Each entire tour would cost me a dime plus a number of transfer slips which I maneuvered to get me home, all on the same dime. I especially loved the streetcars with the open air smoking areas at the rear of the cars. I liked the thrill and noise of being outside while the ancient streetcar screeched along the rails starting and stopping, going through the dark of Selby tunnel almost underneath the St. Paul Cathedral, and the best of all, when Mother worked all day Saturdays or during morning delivery before she woke up, upon finishing my paper deliveries I’d walk a couple blocks to the Mississippi River to climb the river side rock, watch the eagles and other birds, look for racoons, and jump, just jump from boulder to boulder over the rushing water below, or sit and watch…..being there inside such beauty, Nature’s setting, its sounds, colors, textures, shapes and sizes, lights and shadows which introduced me to love the beauty of scenery, a love that never left me to this very day.

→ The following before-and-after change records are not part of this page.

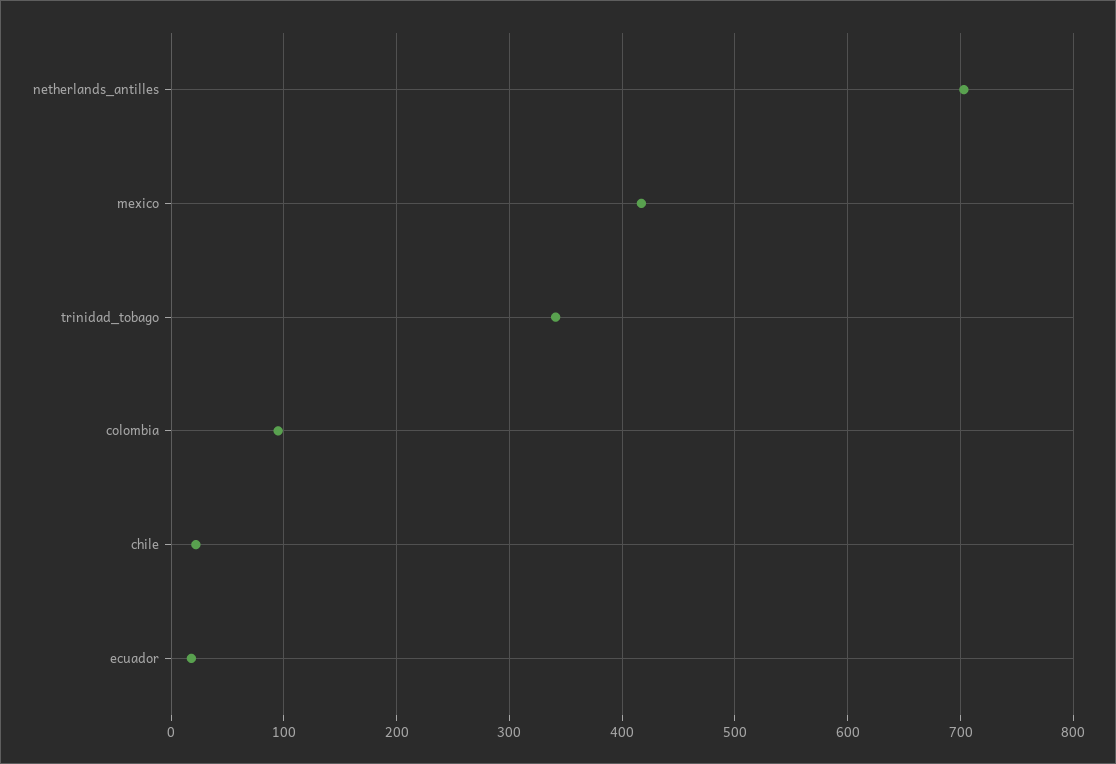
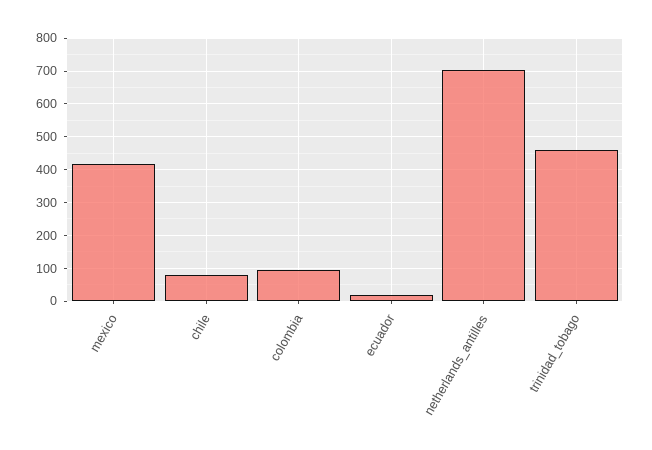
  {
    "netherlands_antilles": 700,
    "mexico": 420,
-   "trinidad_tobago": 340,
+   "trinidad_tobago": 460,
    "colombia": 100,
-   "chile": 20,
+   "chile": 80,
    "ecuador": 20
  }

Boys not girls, then as now, are born curious, are born to explore and discover to build, invent, expand, and defend. Boys are NOT born girls…..Girls are! Therein lies one of today’s major rubs. Feminist American universities and left wing political products are claiming humans all are the same ball of wax in today’s Marxist atheism’s, crime-filled world. Where are boys permitted to imagine, experiment, build, and explore on their own or anywhere today? Where is it taught? Where is it played? Where is it safe?
Guns don’t shoot to kill people. Human males shoot to kill people in modern American unJudeoChristian feminized and Marxified human life which now dictates the difference between good and evil is only a matter of opinion. Even the drunks in the slums of the cities knew the difference in the 1940s and 1950s…..but not today at your corner American university from coast to coast.